Fig 6.

Circulating CXCL9 and CXCL10 production correlate with IFNγ tissue activity in the model of TLR9-induced sHLH. (A, B) Mice (n = 7 mice per time-point) were injected with 50 μg of CpG-ODN on days 0, 2, 4, and 7 (gray filled triangles) and administered 100 mg/kg of the anti-IFNγ mAb, XMG1.2 (dotted line) or an isotype control mAb (solid line) at days 1, 3, and 6 (A and B, upper panels; black filled triangles) or at days 4 and 6 (A and B, lower panels; black filled triangles). mRNA quantification of cytokines from livers was obtained by qPCR, and serum concentrations of CXCL9 and CXCL10 were quantified in a multiplex assay using the Luminex technology.
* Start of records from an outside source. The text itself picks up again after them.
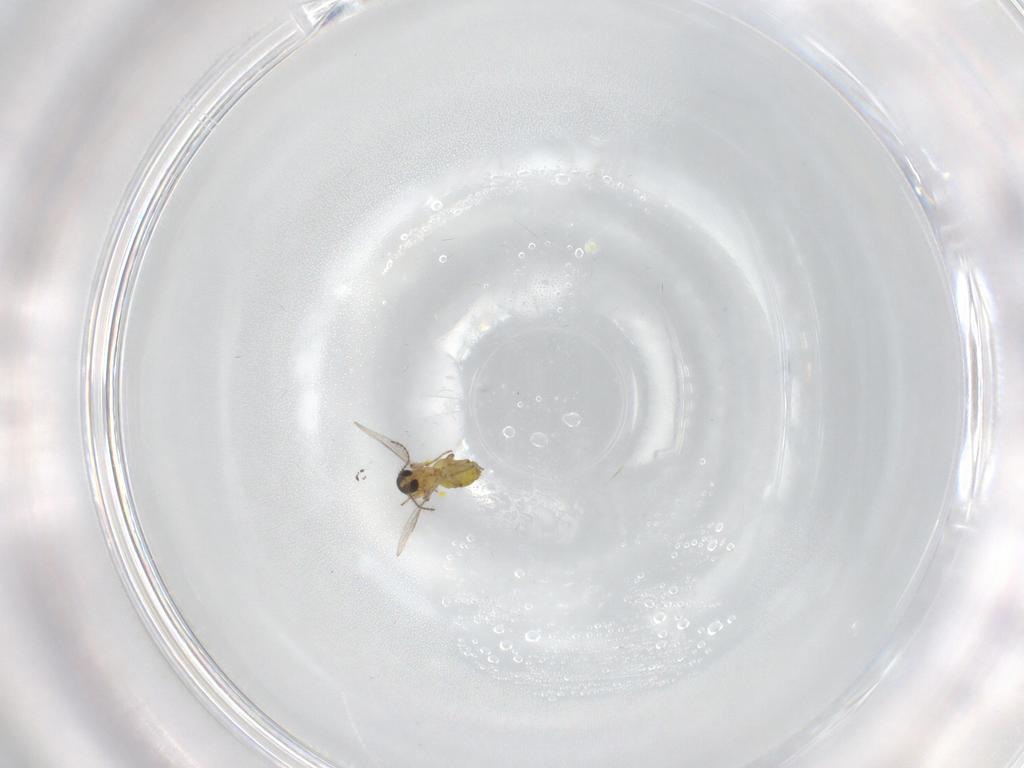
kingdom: Animalia
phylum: Arthropoda
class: Insecta
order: Diptera
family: Ceratopogonidae
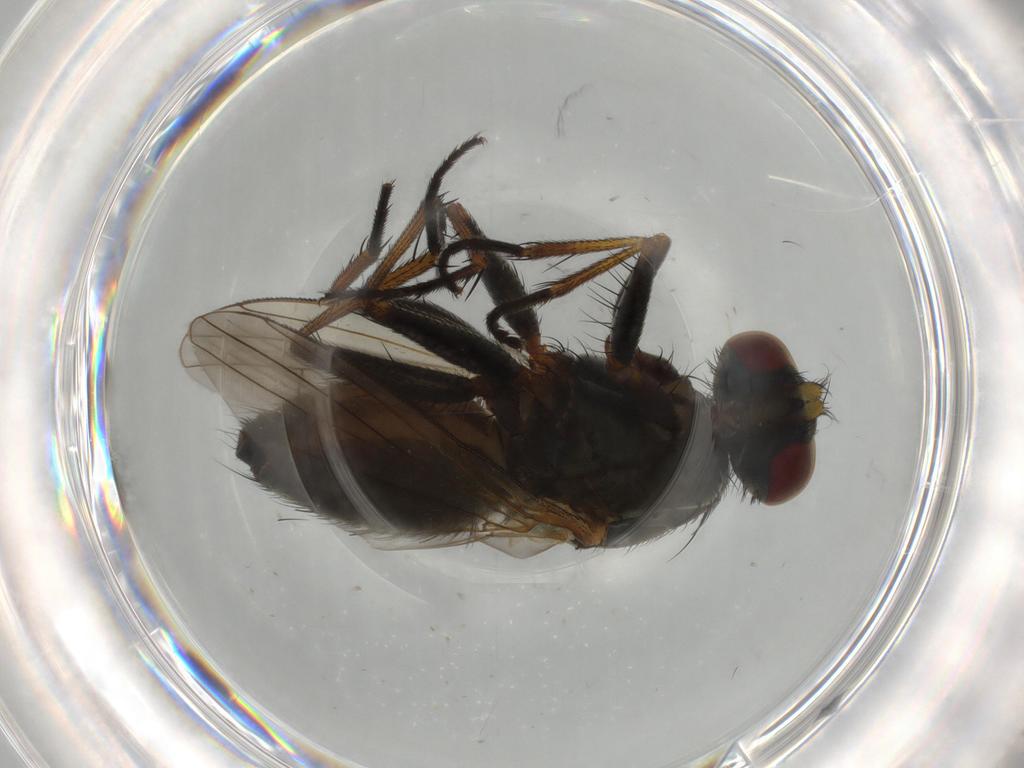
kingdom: Animalia
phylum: Arthropoda
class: Insecta
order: Diptera
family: Muscidae
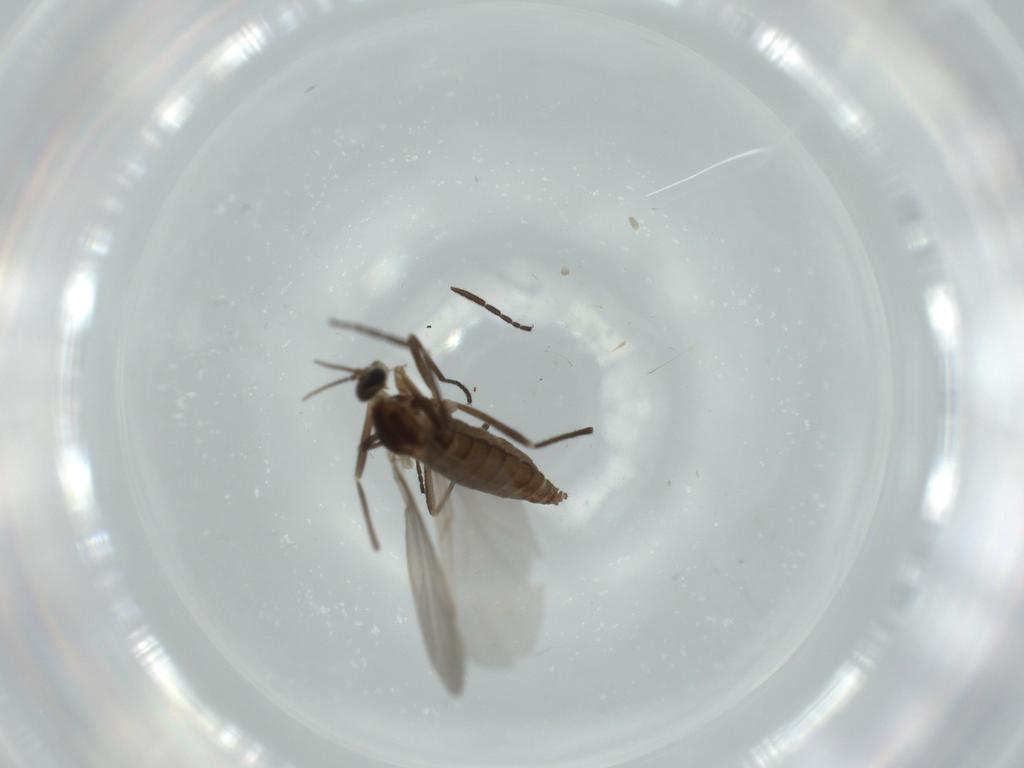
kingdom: Animalia
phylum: Arthropoda
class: Insecta
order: Diptera
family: Cecidomyiidae
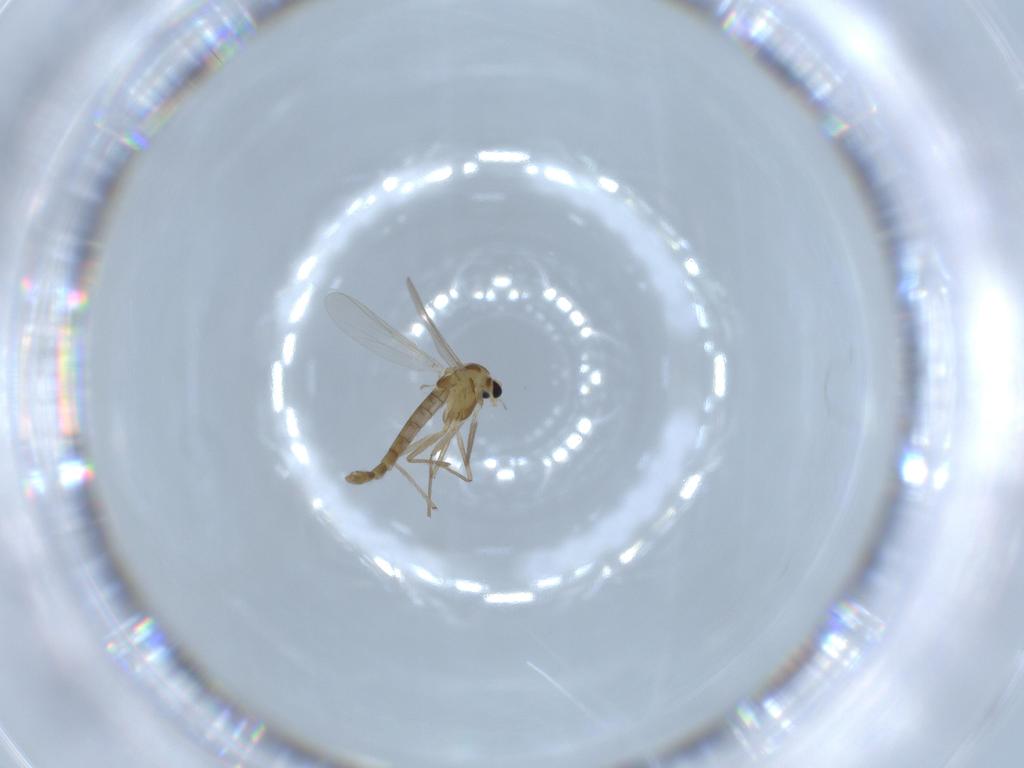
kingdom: Animalia
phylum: Arthropoda
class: Insecta
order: Diptera
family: Chironomidae
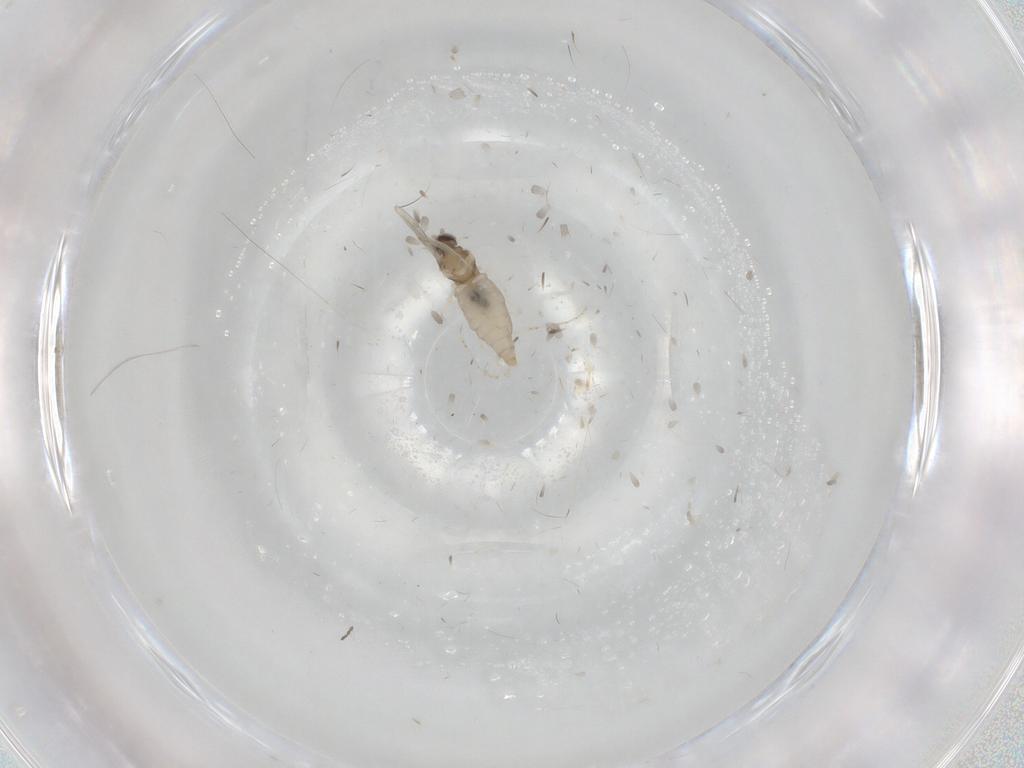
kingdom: Animalia
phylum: Arthropoda
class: Insecta
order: Diptera
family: Cecidomyiidae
The samples from day 0 were collected before the CpG-ODN injection, whereas samples from day 4 and day 7 were collected 6 hours after CpG-ODN injection. Samples from the day of a mAb injection were collected before the injection. Values are the mean ± standard error of the mean. Data are representative of 2 experiments. Statistics were performed to compare the values at each time point between isotype control and XMG1.2-treated groups. ^∗P < 0.05, ^∗∗P < 0.01, ^∗∗∗P < 0.001, and ****P < 0.0001 were obtained using the 1-tailed nonparametric Mann–Whitney U t test. (C) Mice were injected with 50 μg of CpG-ODN at days 0, 2, 4, 7, and 9. Serum levels of IFNγ, CXCL9, and CXCL10 were quantified in a multiplex assay using the Luminex technology. Correlations were performed between CXCL9 and IFNγ or CXCL10 and IFNγ levels at different time point as HLH develops (depicted in Fig 1). Statistics were performed and P values were obtained using the Spearman test. The line of best fit was generated using the nonlinear regression analysis using GrapPad Prism software. IFNγ, interferon γ; mRNA, messenger RNA; qPCR, quantitative PCR; sHLH, secondary hemophagocytic lymphohistiocytosis; TLR9, Toll-like receptor 9.